Unless you are Thomas Mars, Deck d’Arcy, Laurent Brancowitz or Christian Mazzalai, it is unlikely that you ever thought Phoenix would be where they are right now. When the band announced the title of their eventual mega-hit, Wolfgang Amadeus Phoenix, the absurdity of it in no way inspired the confidence that it would be a success. But it was, and radio stations played “1901” into the ground, though it never really got old the way something like Gotye has, and somehow the band was playing Madison Square Garden and Daft Punk was there and we were all happy for them because they had paid their dues and released so many good albums and now in 2013, when they are headlining Coachella, we are proud to have another band like The Black Keys or Arcade Fire whose growth seems organic and deserved and worth rooting for.

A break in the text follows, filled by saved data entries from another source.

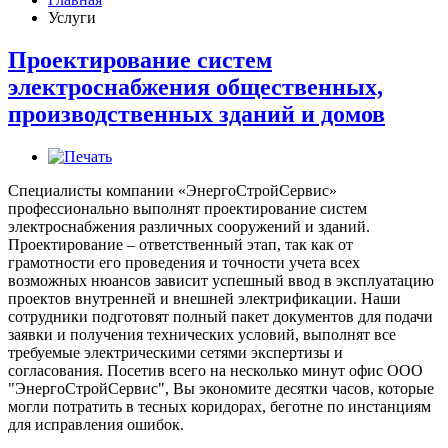
Услуги
Проектирование систем
электроснабжения общественных,
производственных зданий и домов
Специалисты компании «ЭнергоСтройСервис»
профессионально выполнят проектирование систем
электроснабжения различных сооружений и зданий.
Проектирование – ответственный этап, так как от
грамотности его проведения и точности учета всех
возможных нюансов зависит успешный ввод в эксплуатацию
проектов внутренней и внешней электрификации. Наши
сотрудники подготовят полный пакет документов для подачи
заявки и получения технических условий, выполнят все
требуемые электрическими сетями экспертизы и
согласования. Посетив всего на несколько минут офис ООО
"ЭнергоСтройСервис", Вы экономите десятки часов, которые
могли потратить в тесных коридорах, беготне по инстанциям
для исправления ошибок.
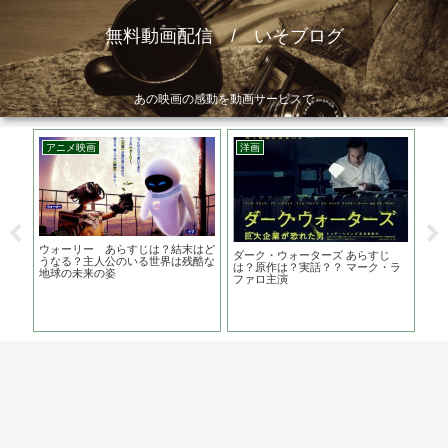
無料動画配信 / いそブログ
あの映画の感動を動画サービスで
アニメ映画
洋画
韓
 あ
ウォーリー あらすじは？結末はど
国際
ダーク・ウォーターズ あらすじ
史実
うなる？主人公のいる世界は残酷な
主演
は？原作は？実話？？ マーク・ラ
地球の未来の姿
ィ
ファロ主演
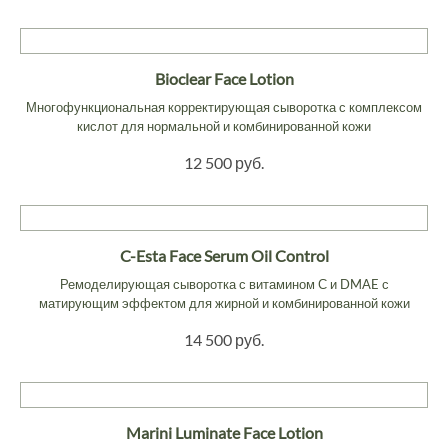
Bioclear Face Lotion
Многофункциональная корректирующая сыворотка с комплексом
кислот для нормальной и комбинированной кожи
12 500 руб.
C-Esta Face Serum Oil Control
Ремоделирующая сыворотка с витамином С и DMAE с
матирующим эффектом для жирной и комбинированной кожи
14 500 руб.
Marini Luminate Face Lotion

No way you saw that coming.

And, keeping with that theme, it would have been hard to predict the content and quality of Bankrupt!, Phoenix’s fifth LP and first as an indisputably big deal. But, only for reasons not representative of Phoenix’s arc. Phoenix’s first album as an arena-sized force, which seemed as sure of a bet as any, is a disappointment. Bankrupt! finds Phoenix on autopilot, expecting to be releasing strong work because, well, they are Phoenix and that is what they do, only their idea vault which always seemed stocked with goods is bare. And the band sounds like they just don’t know what to do.

Opening single “Entertainment” begins the album with a sort of “I Think I’m Turning Japanese” keyboard lick before launching into a vague recreation of “Lisztomania,” only less infectious and precise. The bass rumble of the intro, the unknowingly lost pre-chorus, the strange choir-enhanced bridge and the safe sanitation of the song’s entirety derail its obvious attributes (crisp production in the verse, the memorable lead and charisma). And whiffing on the album’s seemingly sure-fire hit foreshadows a collection full of problems.

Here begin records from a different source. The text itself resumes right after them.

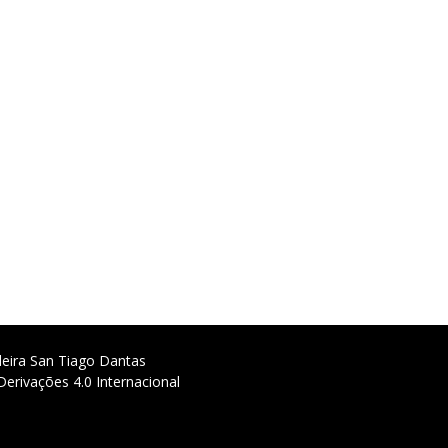
deira San Tiago Dantas
erivações 4.0 Internacional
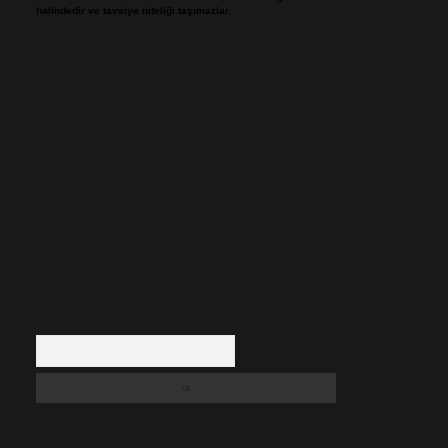
halindedir ve tavsiye niteliği taşımazlar.
Sitemiz, 5651 Sayılı Kanun gereğince Bilgi Teknolojileri ve
İletişim Kurumu (BTK) tarafından onaylanmış bir Yer
Sağlayıcı olarak hizmet vermektedir. Bu nedenle, sitedeki
içerikleri proaktif olarak denetleme veya araştırma
yükümlülüğümüz bulunmamaktadır. Ancak, üyelerimiz
yazdıkları içeriklerin sorumluluğunu taşımakta olup, siteye
üye olarak bu sorumluluğu kabul etmiş sayılırlar.
Hukuka ve yasal düzenlemelere aykırı olduğunu
düşündüğünüz içerikleri,
backlinkpanelicomtr@gmail.com
adresine bildirmeniz halinde, ilgili içerikler yasal süre
içerisinde sitemizden kaldırılacaktır.
Arama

Many songs sit between success and failure. “The Real Thing” has a payoff near the end of the chorus, with the caveat that you have to deal with a whole lot of meandering aimlessness in order to get there. Synthesizer tones provide structure to the album’s strongest tracks, “SOS In Bel Air” and “Oblique City,” but on “Bourgeois” and “Chloroform,” they appear to be all the songs have to offer. Bankrupt! has unifying elements running through it, typical of great albums, with the environment clearly defined and the songs clearly belonging together, as if they expected the magic to just arrive naturally, as they always had before. And they just didn’t. Bankrupt! is an album that is easy to excuse, only to the effect that the more you excuse its deficiencies, the more you realize you are making excuses for it. Little is bad, but little is memorable or exciting or even interesting.

“Drakkar Noir” is most frustrating in its “jingle jangle jungle” bullshit. The album’s title track comes close second, mostly because it employs the exact same trick that Phoenix used at the same point on their last album with “Love Like A Sunset 1 and 2,” an extensive electronic intro leading to an easy-on-the-ears melody that doesn’t really live up to the build-up. Likewise, “Trying To Be Cool” does a similar aping a song earlier, striking the same territory at the same point that Phoenix had previously on “Fences.” These crutch-like facsimiles of their previous successes feel lazy at the only time in Phoenix’s career where they have needed to deliver, where a misstep can’t be easily forgotten. Hopefully, Phoenix have set themselves up well enough to survive this hiccup, but if they don’t, they’ll be scratching their heads about this much in the way we all have about their success.